Extrait de page:
+===+

Publié le Jeudi 15 juin 2023 à 07h30.

Santé : menaces sur l’AME des sans-papiers, menace sur la santé de toutEs !

Supprimer l’AME (Aide médicale d’État) pour les sans-papiers, et ne laisser qu’une pauvre Aide médicale d’urgence ? Le gouvernement, divisé, semble prêt à en discuter avec LR, qui porte cette exigence, pour tourner la page des retraites. Les gagnants ? Les idées nauséabondes du RN. Les perdants ? La santé de toutEs et d’abord celle, fragile, des sans-papiers.

Contrairement aux fantasmes d’un Ménard qui dénonçait le 1er juin sur Cnews les « abus » de ceux qui se font recoller les oreilles aux frais des Français grâce à l’AME, le parcours santé des sans-papiers n’a rien à voir avec le tourisme médical ! Ni droits supérieurs aux Français ni explosion des coûts ! Bien au contraire, l’accès aux droits est difficile, car ils doivent prouver qu’ils sont en France depuis plus de trois mois, se déplacer physiquement depuis la réforme de 2019, et n’ont accès à certains soins (prothèses de hanche ou de genou par exemple) qu’après neuf mois de présence. Quant au panier de soins pris en charge par l’AME, il est encore inférieur à celui de la CMU.

L’AME, c’est 1 % du budget de la Sécu

Contrairement à ce que dit Ménard ou la proposition des LR à l’assemblée, l’AME ne permet pas d’accéder au recollement des oreilles (tarif de remboursement de 236,81 euros, alors que le coût d’une otoplastie s’élève à 2 000 à 3 500 euros) ni à la pose d’un anneau gastrique (tarif de remboursement 452,34 euros sur un coût total de 3 000 à 4 000 euros) ! Rappelons aussi que le budget de l’AME, c’est moins de 1 % du budget de la Sécu. Que la dépense moyenne d’assurance maladie par assuré social en 2023 est de 3 588 euros, mais seulement de 2 830 euros pour les bénéficiaires de l’AME !

Résultat, alors que les sans-papiers ont une santé plus fragile que le reste de la population, à cause de leur parcours migratoire, de la précarité de leurs conditions de logement, de travail… 49 % des sans-papiers qui ont droit à l’AME n’en ont pas fait la demande. Sept sur dix ont dû renoncer à des soins. Un tiers des femmes enceintes ont un retard de suivi de grossesse ! Selon la Défenseure des droits, ils ont entre 14 et 36 % de chances de moins d’avoir un rendez-vous chez un généraliste.

+===+

Consignes de l'exercice:
1. Répondez aux questions suivantes sur l'article consacré à l'AME.
(a) Depuis combien de temps les sans-papiers doivent-ils prouver leur présence en France pour accéder à leurs droits ?
(b) Quelle part du budget de la Sécu le budget de l'AME représente-t-il ?
(c) Quel pourcentage des sans-papiers qui ont droit à l'AME n'en ont pas fait la demande ?
2. Recopiez le passage de l'article sur l'AME compris entre « Résultat, alors que » et « chez un généraliste. », ces deux passages inclus.
3. Rédigez la suite de l'article sur l'Aide médicale d'État, en commençant après sa dernière phrase.

Images des pages et texte extrait:
+===+

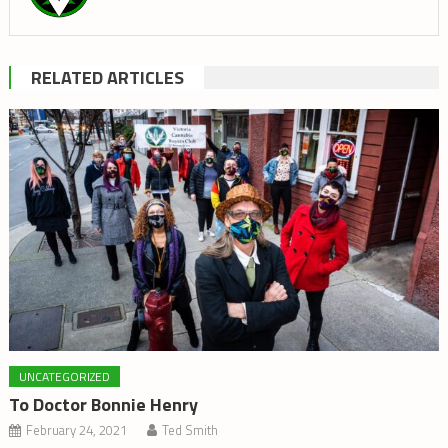
RELATED ARTICLES
UNCATEGORIZED
To Doctor Bonnie Henry
February 24, 2021
Ted Smith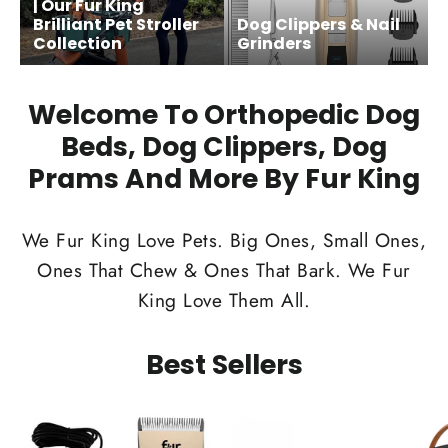
| Our Fur King
Brilliant Pet Stroller
Dog Clippers & Nail
Collection
Grinders
Welcome To Orthopedic Dog
Beds, Dog Clippers, Dog
Prams And More By Fur King
We Fur King Love Pets. Big Ones, Small Ones,
Ones That Chew & Ones That Bark. We Fur
King Love Them All.
Best Sellers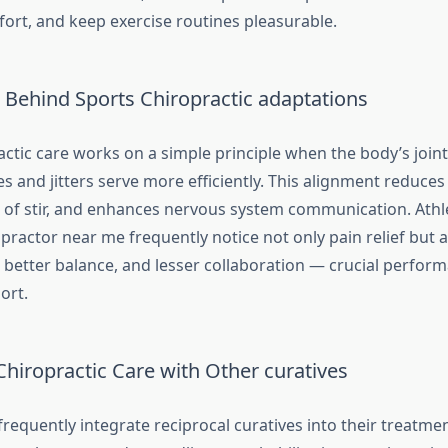
ort, and keep exercise routines pleasurable.
Behind Sports Chiropractic adaptations
ctic care works on a simple principle when the body’s joint
s and jitters serve more efficiently. This alignment reduce
 of stir, and enhances nervous system communication. Athl
practor near me frequently notice not only pain relief but 
 better balance, and lesser collaboration — crucial perform
ort.
hiropractic Care with Other curatives
requently integrate reciprocal curatives into their treatme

+===+

Corrigé de l'exercice:
1.
(a) Depuis plus de trois mois.
(b) Moins de 1 %.
(c) 49 %.

2.
Résultat, alors que les sans-papiers ont une santé plus fragile que le reste de la population, à cause de leur parcours migratoire, de la précarité de leurs conditions de logement, de travail… 49 % des sans-papiers qui ont droit à l’AME n’en ont pas fait la demande. Sept sur dix ont dû renoncer à des soins. Un tiers des femmes enceintes ont un retard de suivi de grossesse ! Selon la Défenseure des droits, ils ont entre 14 et 36 % de chances de moins d’avoir un rendez-vous chez un généraliste.

3.
La santé, c’est celle de tous !

Supprimer l’AME, ce n’est pas seulement s’attaquer à la santé des sans-papiers, c’est s’en prendre à la santé de toutEs ! Car il n’y a pas d’un côté la santé des « vrais Français » et de l’autre celle des sans-papiers. Comme le souligne la Société de pathologie infectieuse de langue française (SPILF) qui défend l’AME, « le retard de soins des maladies infectieuses s’accompagne souvent d’une augmentation du risque de transmission. Par exemple, une prise en charge tardive chez un patient atteint de tuberculose aura de graves conséquences pour cette personne, mais aussi pour son entourage qu’elle aura pu contaminer entretemps, et donc plus largement pour la propagation de l’épidémie dans toute la population. Un renoncement aux soins devient ainsi une question de santé publique. »

Le Syndicat national des jeunes médecins généralistes (SNJMG) a lancé une pétition sur change.org. L’Observatoire du droit à la santé des étrangerEs (ODSE), dont fait partie Médecins du Monde, a sorti un excellent argumentaire. Contre les racistes, bâtissons ensemble une large riposte, pour défendre l’AME, pour la régularisation de tous les sans-papiers, mais aussi un même 100 % Sécu pour toutEs, avec l’intégration des soins des sans-papiers à la Sécurité sociale.